AGENCE COMMERCIALE – L’articulation entre la résiliation du contrat pour faute grave et l’octroi d’un délai de préavis

Type

Veille juridique

Date de publication

12 octobre 2023

Cour d’appel de Rennes, 20 juin 2023, RG 21/04515

Dans un arrêt du 20 juin 2023, la Cour d’appel de Rennes admet que l’octroi d’un préavis à l’agent commercial n’exclut pas, par principe, l’existence d’une faute grave qui lui est imputable.

En l’espèce, une mandante notifie à son agent commercial, la rupture de son contrat, en lui reprochant plusieurs fautes graves. Cependant, elle lui accorde un délai de préavis de 3 mois. Suite à cette notification, l’agent commercial, qui exerce sa profession au sein de société LVD en tant que dirigeant, réclame le versement de l’indemnité compensatrice de fin de contrat à la société mandante. Cette dernière refuse de répondre à ces demandes. Dès lors, la société LVD assigne la société mandante devant le Tribunal de commerce de Nantes, aux fins d’obtenir le règlement de l’indemnité de fin de contrat, ainsi qu’une indemnité liée aux 16 jours de préavis manquant.

Par une décision du 28 juin 2021, le Tribunal de commerce déboute la société LVD de ses demandes d’indemnités de fins de contrat et de préavis. Par conséquent, la société LVD interjette appel.

La société LVD fonde principalement sa demande sur l’article L. 134-12 du code de commerce qui dispose qu’« en cas de cessation de ses relations avec le mandant, l’agent commercial a droit à une indemnité compensatrice en réparation du préjudice subi ». La société invoque également l’article L. 134-11 du code de commerce relatif aux modalités de calcul de la durée du préavis.  La mandante s’oppose à ces demandes en invoquant la faute grave commise par l’agent commercial. Elle s’appuie sur l’article L. 134-13 1° qui dispose que l’indemnité prévue à l’article L. 134-12 n’est pas due lorsque « la cessation du contrat est provoquée par la faute grave de l’agent commercial ».

La question dont était saisie la Cour d’appel de Rennes est celle de savoir si l’octroi d’un préavis par la mandante exclut d’office la résiliation du contrat de l’agent commercial pour faute grave. Ensuite, en cas de compatibilité entre la faute grave et l’octroi d’un délai de préavis, la question se pose de savoir si ce préavis doit être fixé conformément à l’article L. 134-11 du code de commerce.

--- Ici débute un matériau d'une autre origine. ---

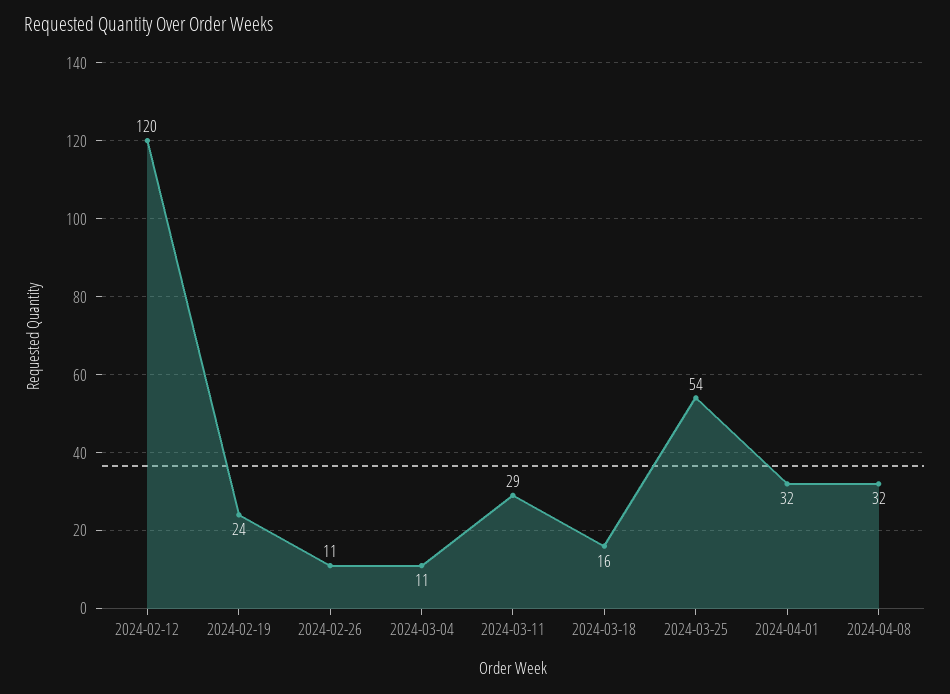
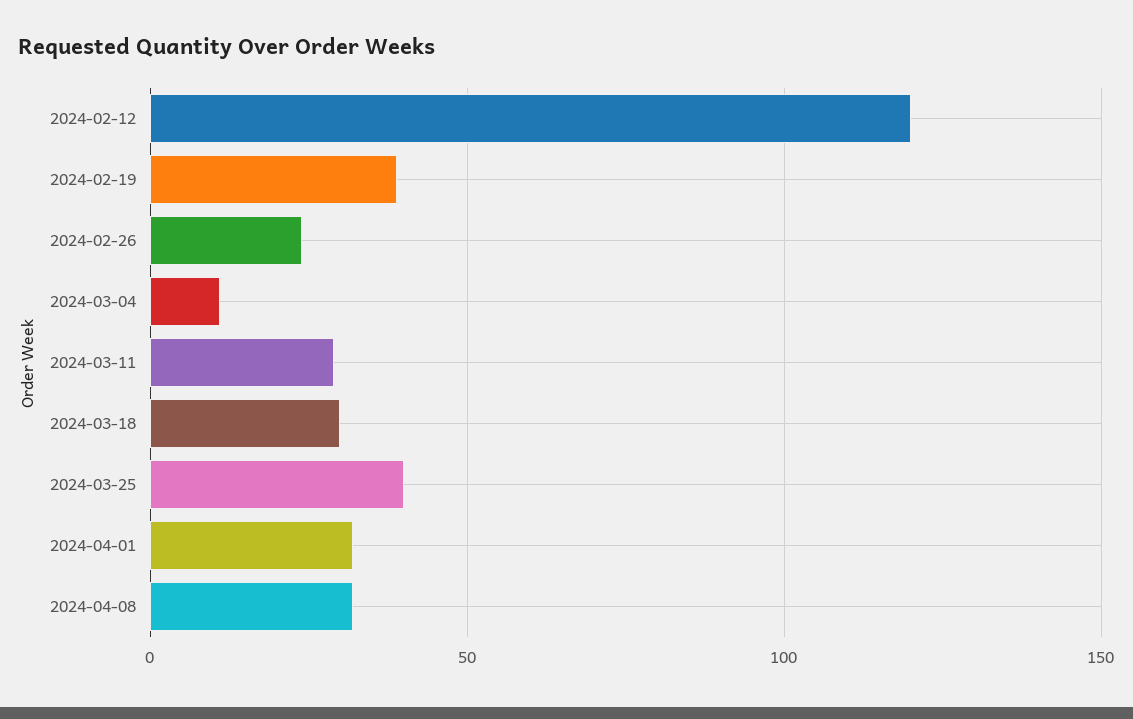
2024-02-19: 24 -> 40
2024-02-26: 11 -> 25
2024-03-18: 16 -> 30
2024-03-25: 54 -> 40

Sur la première question, la Cour d’appel répond par la négative. Tout d’abord, comme les juges de première instance, elle reconnait l’existence d’une faute grave de l’agent commercial. En l’espèce, cette faute grave est caractérisée par le désintérêt de l’agent commercial envers sa mission, par son attitude, ses propos vulgaires et agressifs à l’encontre des employés de la mandante ainsi que par ses critiques permanentes à l’égard de la politique commerciale de cette dernière.

Ensuite, les juges de la Cour d’appel énoncent que « l’octroi d’un délai de préavis n’exclut pas, par principe, l’existence d’une faute grave imputable à l’agent commercial ». La Cour d’appel ajoute que « l’acceptation d’une exécution du préavis est seulement susceptible de retirer à la faute son caractère de gravité ». Les termes « seulement susceptible » implique donc qu’ilest nécessaire de s’intéresser à la faute reprochée, pour analyser sa compatibilité avec un délai de préavis. En l’espèce, la Cour d’appel retient « qu’au vu de la nature des fautes établies, de leur caractère réitéré, des attaques caractérisés contre le personnel de la société », l’octroi d’un « certain préavis de rupture n’est pas de nature à retirer aux fautes graves leur caractère de gravité ».

Finalement la Cour d’appel retient qu’il n’y a pas lieu d’accorder à la société LVD l’indemnité de fin de contrat qu’elle sollicite.

Sur la deuxième question, la Cour d’appel répond à nouveau par la négative. Elle retient que le fait pour la société mandante, « dans un souci de gestion au mieux de la situation (…) d’accorder un certain préavis ne la contraignait pas à respecter l’ensemble des dispositions légales afférentes au préavis alors qu’en cas de faute grave il n’est que facultatif ». Par conséquent, la société mandante n’était pas soumise aux dispositions de l’article L. 134-11 pour la fixation du délai de préavis. Ainsi, la Cour d’appel déboute la demanderesse de sa demande d’indemnité liée au 16 jours de préavis manquant.

Cette décision renforce la liberté du mandant concernant la fixation des modalités de résiliation du contrat de l’agent commercial, lorsque ce dernier a commis une faute grave.